911.  Smashed door.  Stolen heirlooms.  Sheriff reports. A ride in an official vehicle to identify the pair of perpetrators roadside where they had been detained after fleeing the scene.  The next day our local paper identified me as the witness who lived across the street.  The day after that I woke up with shingles.  The following day you looked up at me and asked “Mom, may I please go outside to play?”  We had chosen the bucolic setting as an antidote to modern life.  A place where you and your brother could roam in the woods, skip pebbles on the surface of the Sound, and the only noise from traffic you’d hear would be the caw of crows as they circle and harass a pair of eagles.  So I took a deep breath.  Yes.  Go.  Go and play.  (and be free and safe and I will watch over you).

How to model coping with fear?  I am meta-living my experience, trying to have it and reflect on it simultaneously.

The driver and accomplice were women.  Ages 49 and 22 respectively.  The victim was a woman in her 70’s, and as life in a small town dictates, she was also my middle school librarian.  The cast of our small play is rounded out by the reluctant witness, me, and in the role of innocent girlhood, you, my daughter.  Items taken from the home included the neighbor’s wedding bands, too small for arthritic hands.  Now she has them back.  But despite the cut and dry case, the themes of this play are more complex than simple villains and heroines.

How did these women end up lost?  How, as a culture, did we lose them?  I’ve been lost, too, these past few months, floating adrift in a sea of questions.  The older of the two, even with a steeper bond, was quickly released from custody.  The younger did not make bail in time to be home for Thanksgiving.  What did she miss?  Who was missing her?  Was she thankful?  Was I?  What does it mean to be free?  What walking cells have we been imprisoned by?  Freedom isn’t defined as any place outside of jail.  Safety isn’t only a physical construct.

Do they feel lost?  Will they be found?  They are daughters of mothers unknown to me.  What words were whispered to them as girls?  What visions did they see when they went out to play?

The final act is not yet written, there has been yet another court continuance.
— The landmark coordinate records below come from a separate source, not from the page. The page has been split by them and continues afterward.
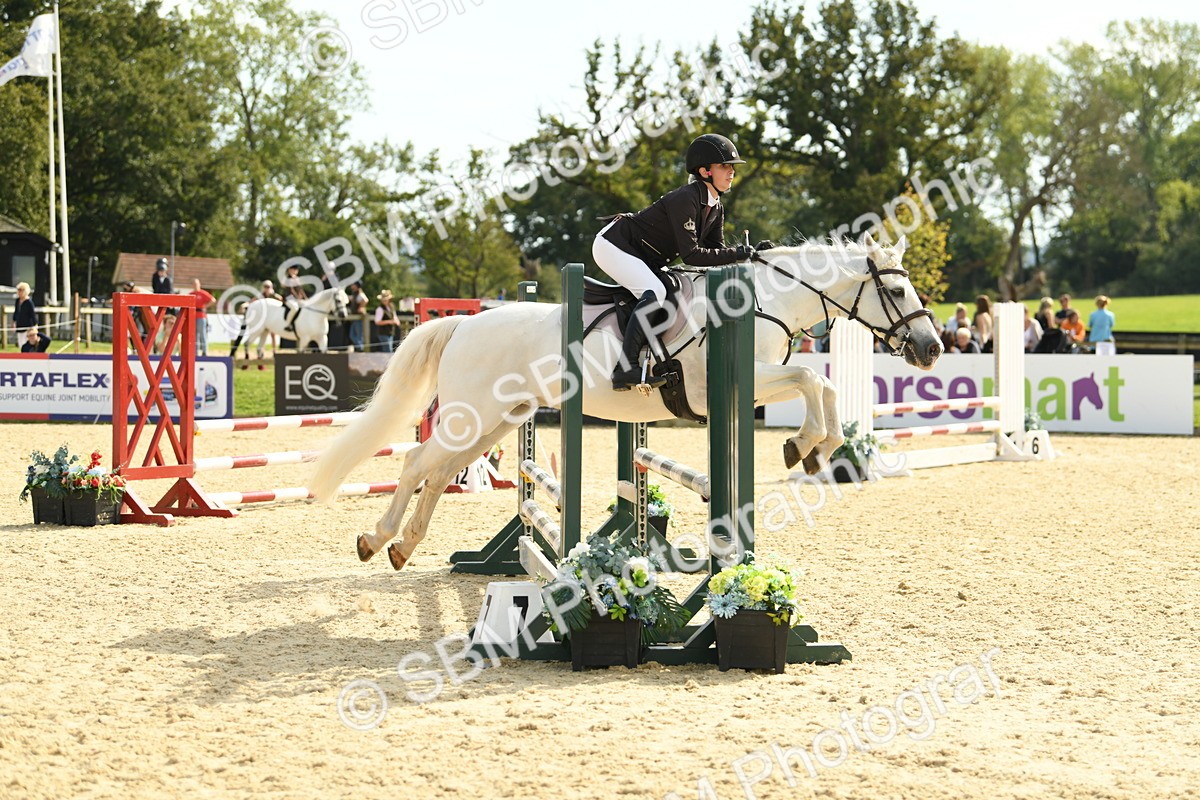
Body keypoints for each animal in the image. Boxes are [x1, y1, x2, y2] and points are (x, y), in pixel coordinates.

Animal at [309, 232, 943, 570]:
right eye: (896, 288)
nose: (932, 349)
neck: (766, 298)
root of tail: (464, 324)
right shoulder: (735, 384)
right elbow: (812, 377)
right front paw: (807, 444)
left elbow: (821, 383)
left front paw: (814, 449)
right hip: (473, 416)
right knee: (420, 462)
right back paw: (375, 540)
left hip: (499, 421)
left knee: (440, 473)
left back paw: (401, 547)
Beyond jail, beyond verdicts, beyond lawyers and witnesses, life presses on.  What becomes of us?  Elder, crony, mother, youth, girl?  There is no final curtain call.  The window shade will continue to rise and fall, allowing the light to illuminate our lives.

What will you remember, Eleanor?  What lessons have I taught?  You are small enough yet that you fit in my lap, our cheeks pressed together, matching blue eyes, level.  Have you heard my lines?  The script I have written and rewritten countless times?

My hope is you will recall that we need to be stagehands as well as stars.  We must play supporting roles in the lives of others.  For without a crew, the stage is left dark, and the leading lady can easily stumble.  Connect.  Contribute to the creation of a more just world.  Missteps happen, we can all become lost.

So go, sweet daughter.  Go outside and play.  Be your own superhero cloaked in a cape of freedom and peace.  Give shelter beneath it to others in need.  Reach out.  Be thankful.  And brush your teeth.